++++ Input records

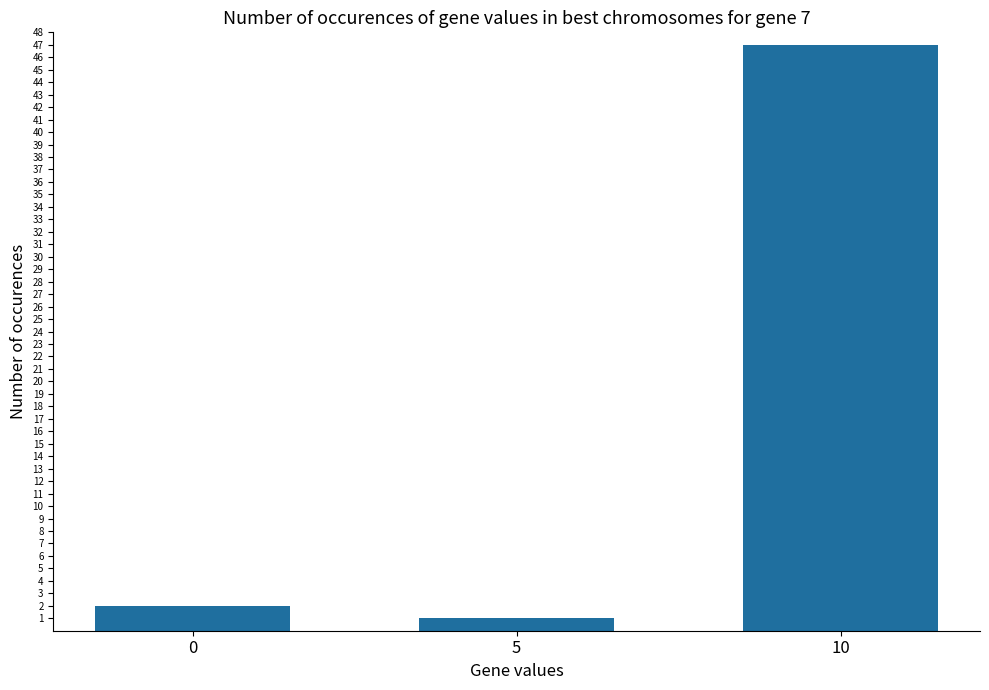

What is the value of the 3rd bar from the left?

47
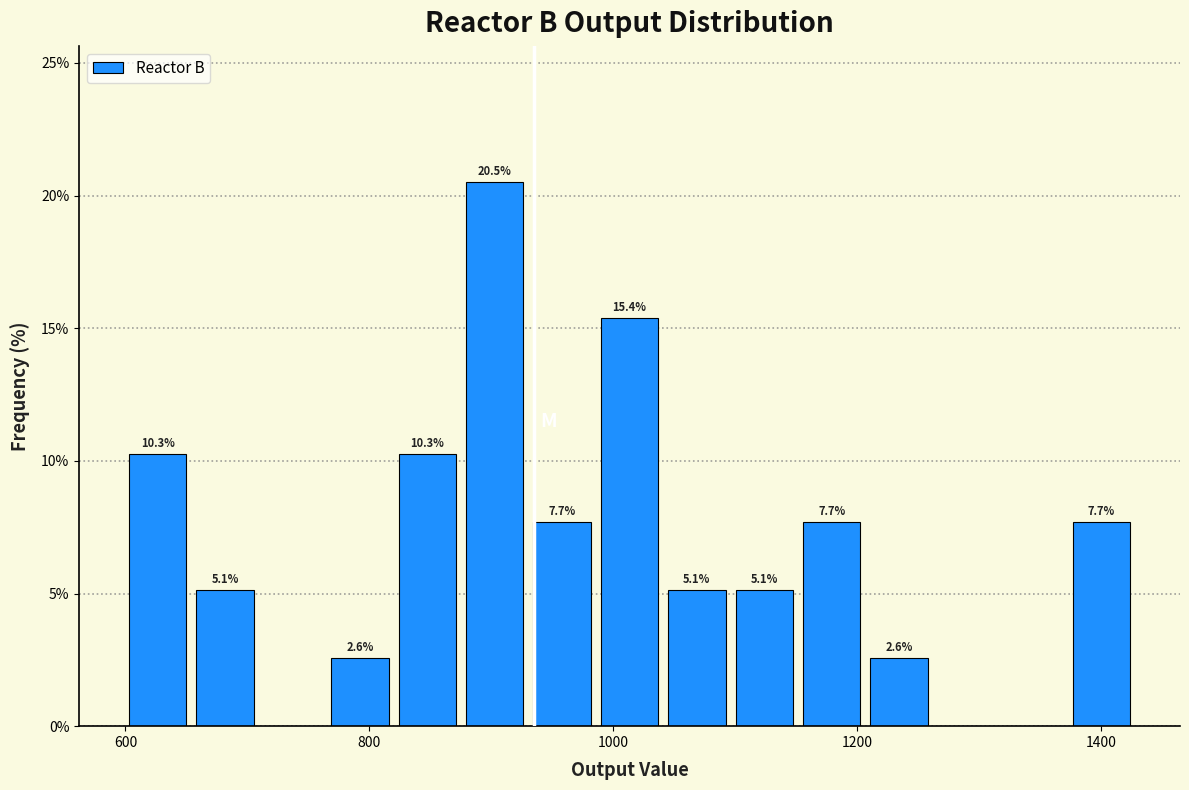

Read against the x-axis, roughly where is the centre of the tallest bar?

900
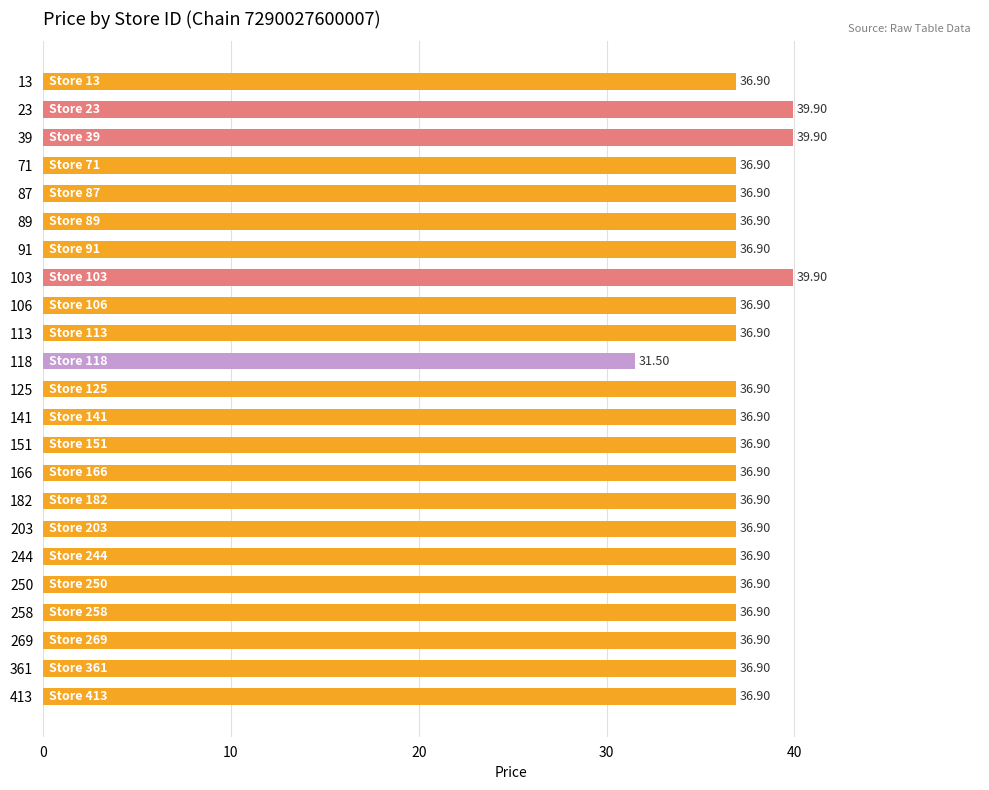

What is the average value?

37.1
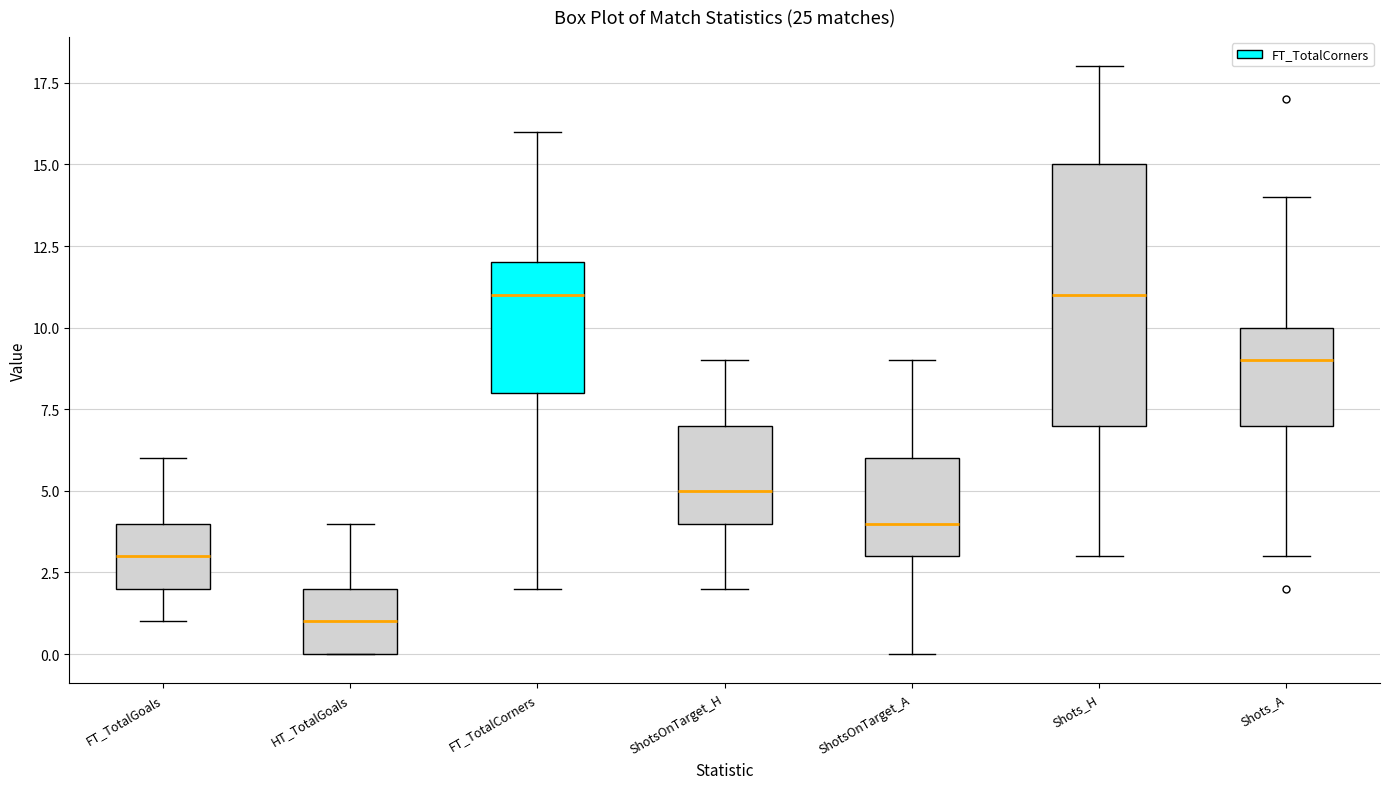

Where is the lower edge of the box for FT_TotalCorners on the y-axis? The values are not printed on the chart, so give them approximately, as read against the axis.

8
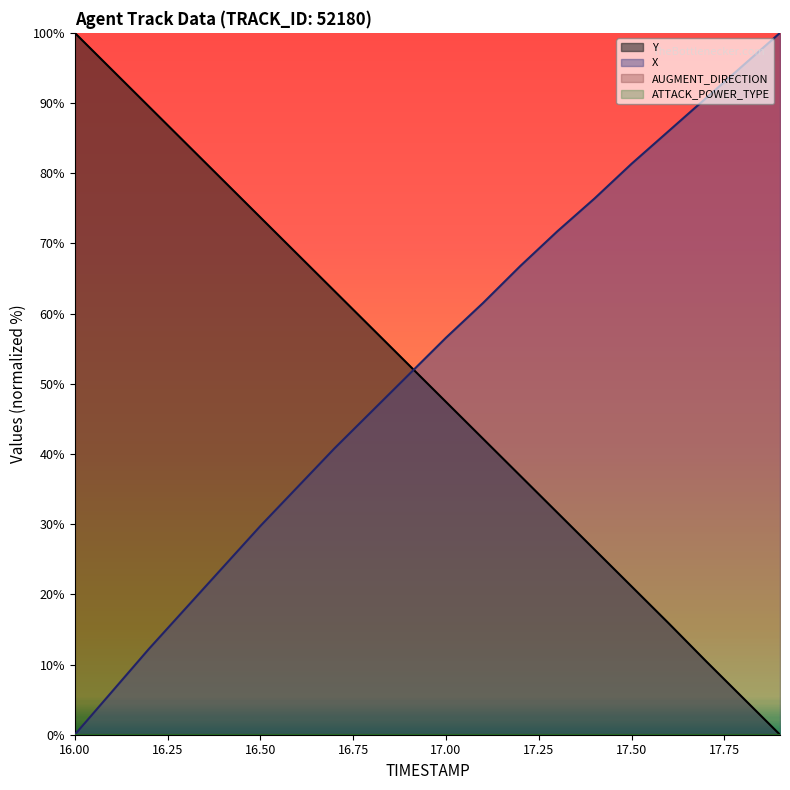

What is the difference between the maximum and second lowest values in the X series?

93.9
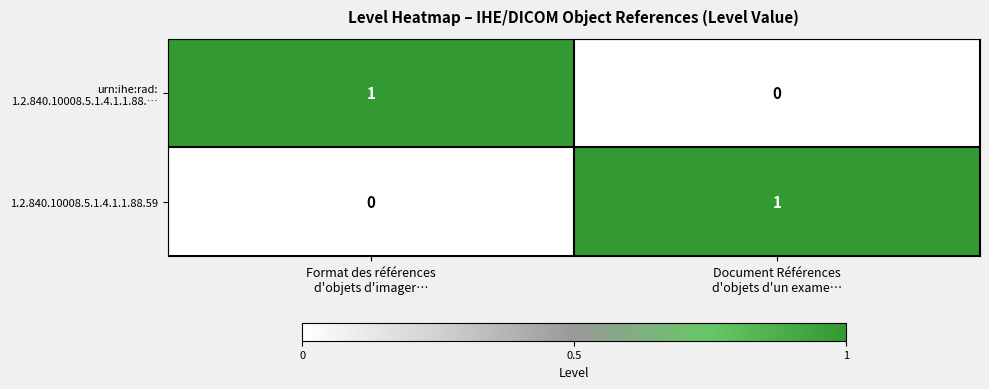

How many values in 1.2.840.10008.5.1.4.1.1.88.59 are above zero?

1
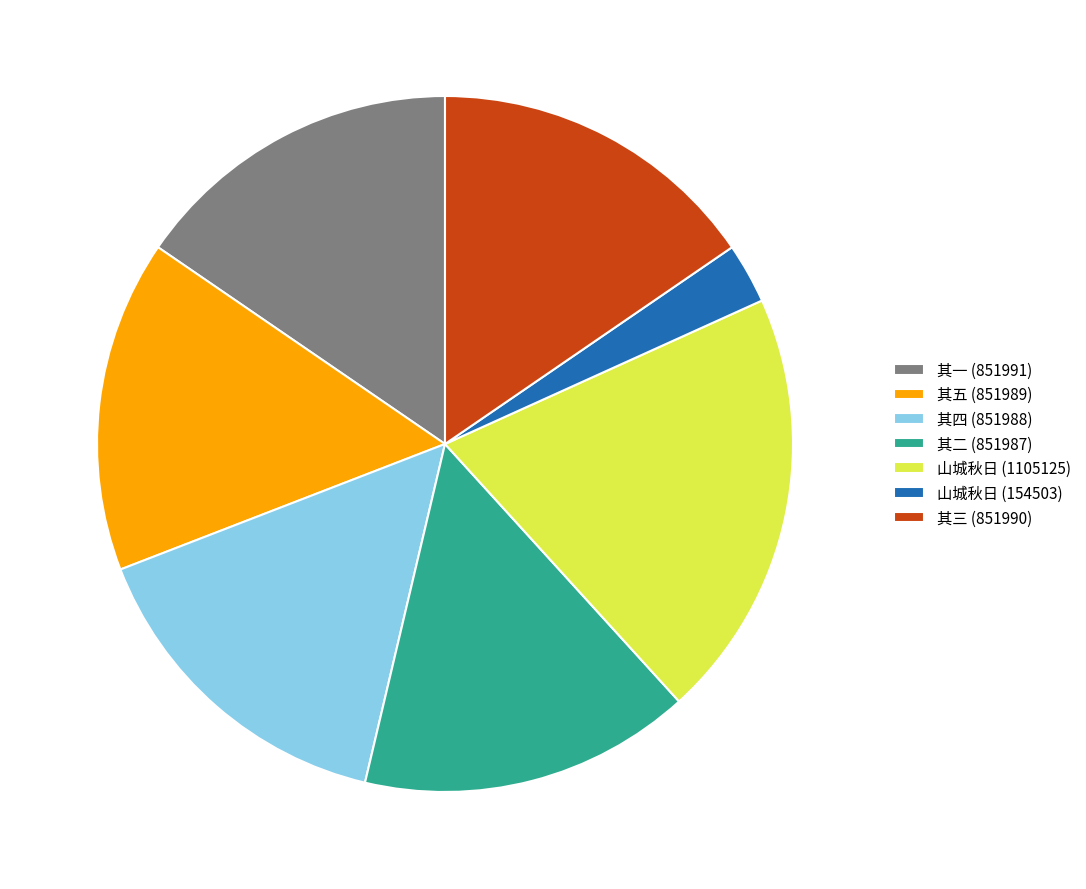

Do 其四 (851988) and 其五 (851989) together represent more than half of the pie?

No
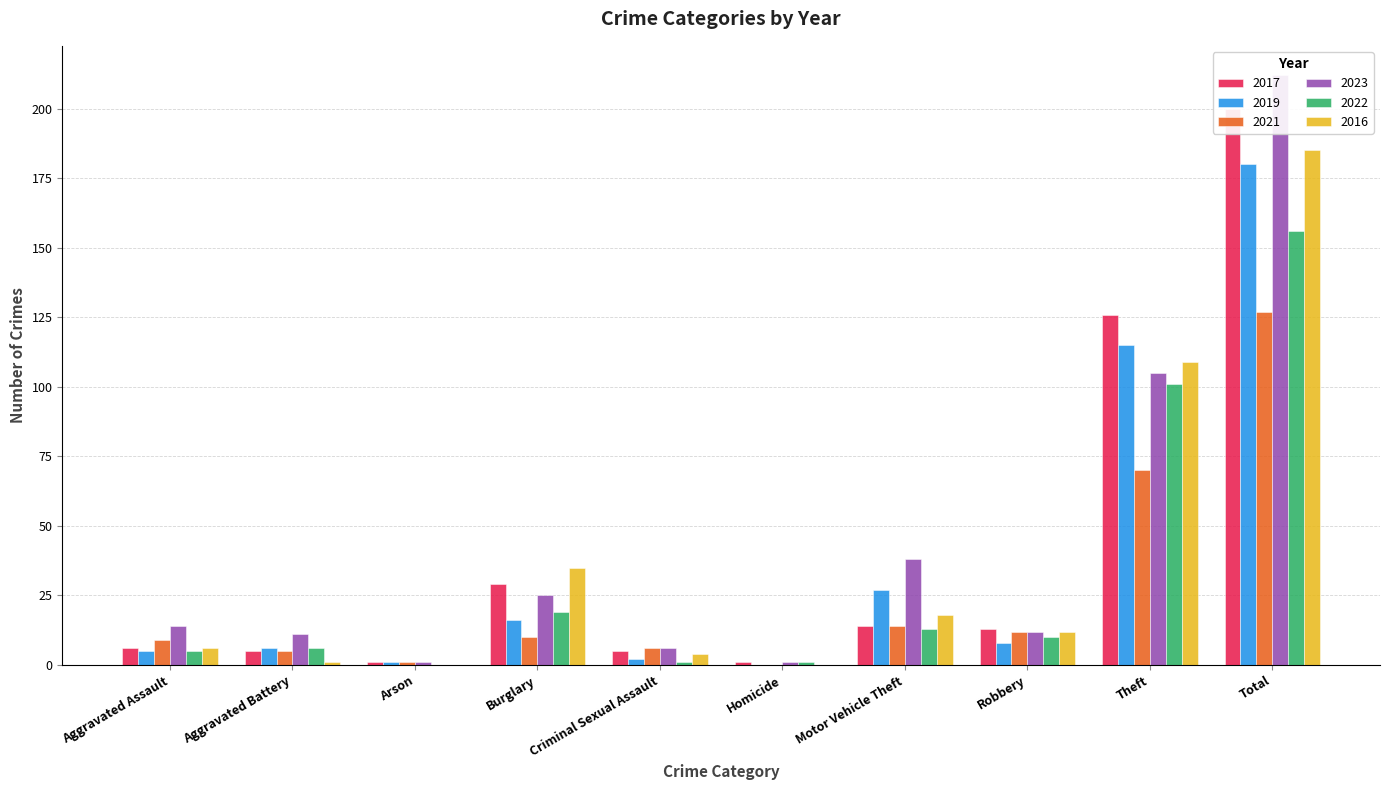

Which has a higher value, Criminal Sexual Assault or Theft?

Theft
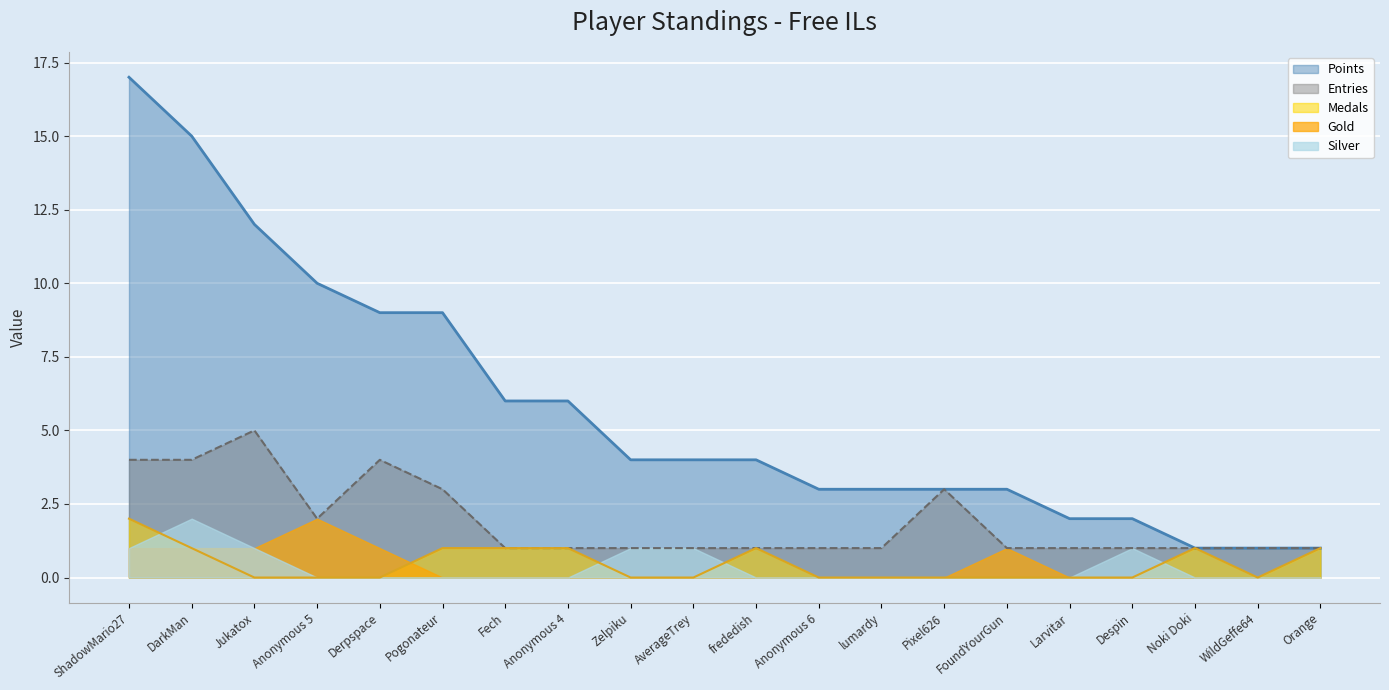

At which category does the chart reach its peak across all series?

ShadowMario27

++++++++

Exercise requirements: Switch every "bar" in the records to "column" and give the records again with nothing else changed. Leave the pictures out of the answer.

Task output:
What is the value of the 3rd column from the left?

47

Read against the x-axis, roughly where is the centre of the tallest column?

900

What is the average value?

37.1

Where is the lower edge of the box for FT_TotalCorners on the y-axis? The values are not printed on the chart, so give them approximately, as read against the axis.

8

What is the difference between the maximum and second lowest values in the X series?

93.9

How many values in 1.2.840.10008.5.1.4.1.1.88.59 are above zero?

1

Do 其四 (851988) and 其五 (851989) together represent more than half of the pie?

No

Which has a higher value, Criminal Sexual Assault or Theft?

Theft

At which category does the chart reach its peak across all series?

ShadowMario27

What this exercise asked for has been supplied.